-------- Material supplied

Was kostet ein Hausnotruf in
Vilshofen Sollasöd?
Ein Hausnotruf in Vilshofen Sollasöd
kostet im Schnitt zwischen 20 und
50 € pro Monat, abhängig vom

----------------

## Problem requirements
Quote every line of the records above word for word, keeping each line break as it appears.

## Response area
Was kostet ein Hausnotruf in
Vilshofen Sollasöd?
Ein Hausnotruf in Vilshofen Sollasöd
kostet im Schnitt zwischen 20 und
50 € pro Monat, abhängig vom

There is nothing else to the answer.